Togo : une coopération militaire controversée avec la Russie et la Turquie contre le terrorisme

Vue aérienne de la base militaire de Dihiaga, située dans la région des Savanes, au début de l'année 2024
Enquête exclusive

Faure Gnassingbé et les partenariats militaires discrets du Togo face à la menace jihadiste

Le Togo renforce discrètement ses capacités de défense depuis plusieurs années, face à la montée des groupes armés dans la sous-région. En parallèle de sa collaboration avec la Turquie pour sécuriser son espace aérien et obtenir un appui technologique, Lomé a également sollicité l’appui de Moscou. Depuis 2025, la présence des mercenaires du groupe Africa Corps et des navires de guerre russes suscite de vives interrogations sur les motivations et les implications de ces alliances.

Une stratégie de défense en mutation face à l’instabilité régionale

Le Togo, souvent perçu comme un îlot de stabilité en Afrique de l’Ouest, fait face à une pression croissante depuis l’intensification des activités jihadistes dans les pays voisins. Pour contrer cette menace, le gouvernement togolais a adopté une approche multiforme, combinant diplomatie et renforcement militaire. Les autorités de Lomé ont ainsi choisi de diversifier leurs partenariats stratégiques, en s’appuyant sur des acteurs internationaux comme la Turquie et la Russie, malgré les controverses que ces collaborations peuvent engendrer.

Cette réorientation s’inscrit dans un contexte où les groupes terroristes multiplient les attaques aux frontières du pays, notamment dans les zones frontalières avec le Burkina Faso et le Bénin. Face à cette réalité, le Togo a accéléré la modernisation de ses infrastructures militaires, tout en cherchant à sécuriser ses approvisionnements en équipements et en soutien opérationnel.

La Turquie, un partenaire clé pour la sécurité aérienne et technologique

Depuis plusieurs années, le Togo entretient des relations étroites avec Ankara. Ces échanges se traduisent par des accords de coopération militaire, incluant la formation des forces togolaises et la fourniture d’équipements modernes. Les drones et systèmes de surveillance turcs jouent désormais un rôle central dans la surveillance des frontières et la lutte contre les mouvements suspects.
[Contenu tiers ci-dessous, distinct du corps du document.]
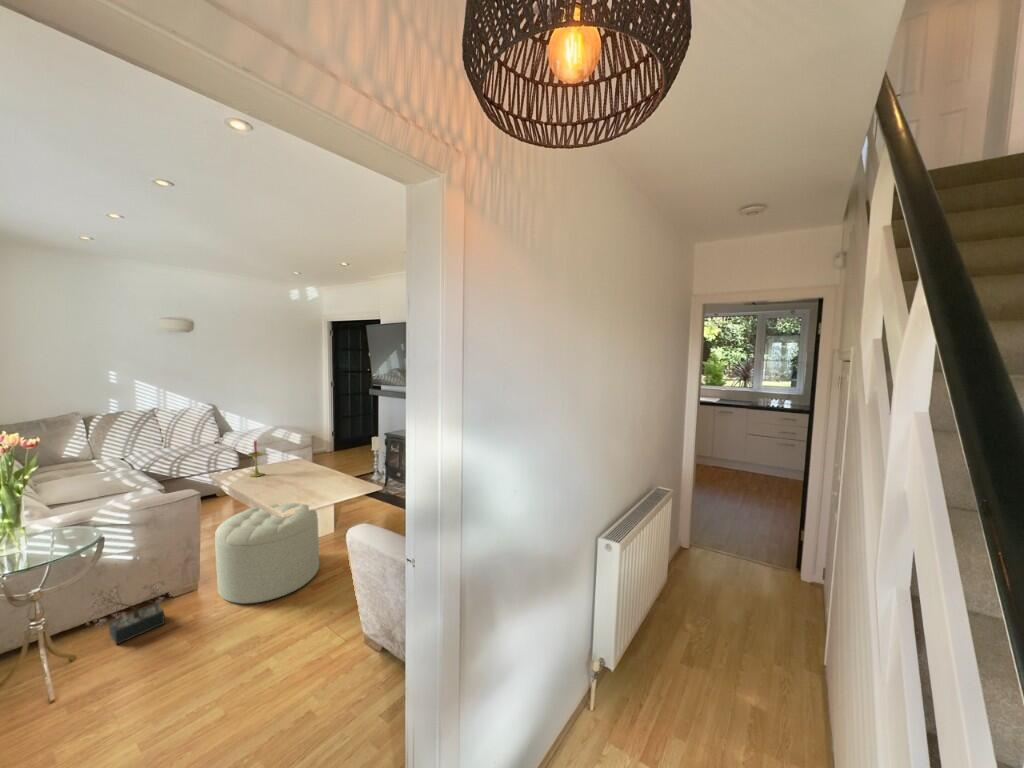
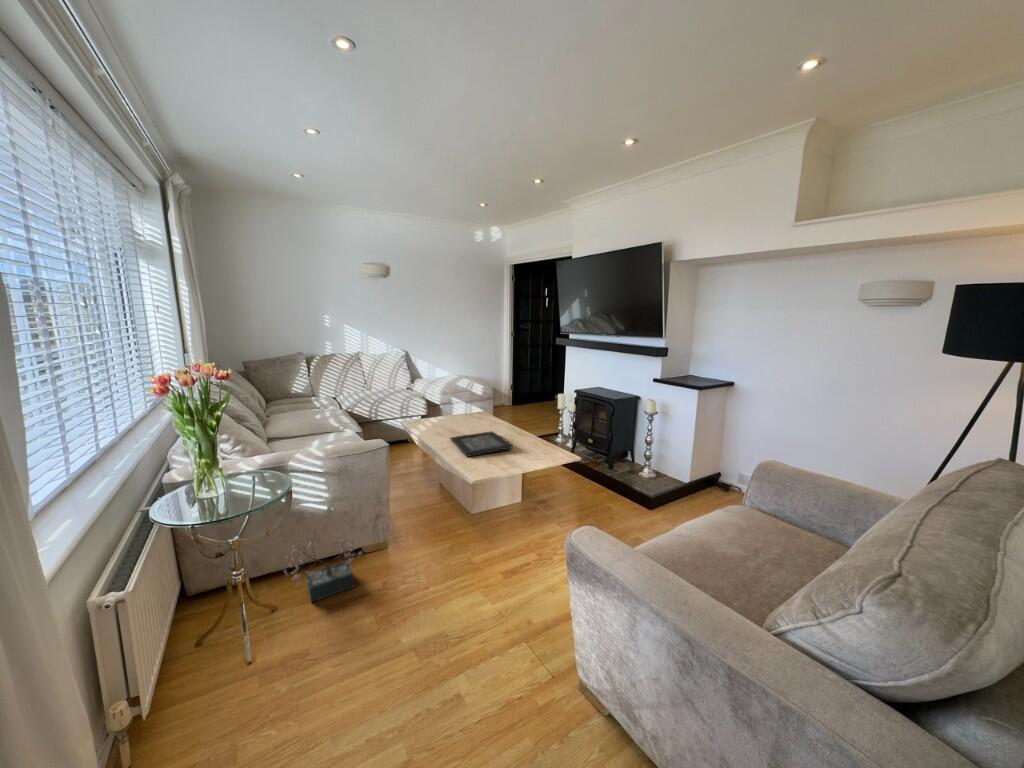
candle: present [248,441,264,477] -> none [434,388,450,429]
decorative tray: none [264,474,325,497] -> present [450,432,513,457]
ottoman: present [215,503,319,604] -> none [401,466,509,584]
Cette collaboration a également permis au Togo de bénéficier d’un appui logistique pour renforcer ses capacités aériennes, un atout majeur dans une région où les groupes armés utilisent de plus en plus des drones pour leurs opérations.

L’Africa Corps et les navires russes : une présence qui interroge

Depuis 2025, la présence de mercenaires russes de l’Africa Corps et de navires de guerre au large des côtes togolaises a suscité de nombreuses spéculations. Officiellement, cette assistance s’inscrit dans le cadre d’un soutien à la lutte antiterroriste. Cependant, les modalités exactes de leur déploiement restent floues, alimentant les débats sur les motivations réelles de Moscou.

  • Soutien logistique et formation : Les mercenaires russes apportent un appui tactique aux forces togolaises, notamment dans les zones difficiles d’accès.
  • Renforcement naval : La présence de navires russes dans les eaux territoriales togolaises souligne une volonté de sécuriser les approches maritimes, cruciales pour l’économie du pays.
  • Implications géopolitiques : Cette alliance avec la Russie place le Togo dans une position délicate, entre ses partenaires traditionnels occidentaux et les nouveaux acteurs émergents.

Les défis d’une coopération militaire controversée

Si ces partenariats permettent au Togo de renforcer sa sécurité immédiate, ils soulèvent également des questions sur la souveraineté nationale et les risques de dépendance envers des puissances étrangères. Les observateurs s’interrogent notamment sur l’impact à long terme de ces alliances et leur compatibilité avec les engagements internationaux du pays.

Par ailleurs, la visibilité accrue de ces collaborations pourrait attirer l’attention des groupes jihadistes, qui pourraient percevoir le Togo comme une cible privilégiée en raison de son alignement avec des acteurs perçus comme hostiles par certains mouvements.

Un équilibre précaire entre sécurité et diplomatie

Le président Faure Gnassingbé se trouve désormais face à un dilemme : comment garantir la sécurité du pays sans aliéner ses alliés traditionnels ni compromettre sa position régionale ? La montée en puissance de l’Africa Corps et des forces russes au Togo pourrait bien redéfinir les équilibres sécuritaires en Afrique de l’Ouest.

Alors que la menace terroriste persiste, Lomé doit naviguer avec prudence entre pragmatisme militaire et prudence politique, afin d’éviter de devenir un nouveau front dans le conflit qui déchire le Sahel.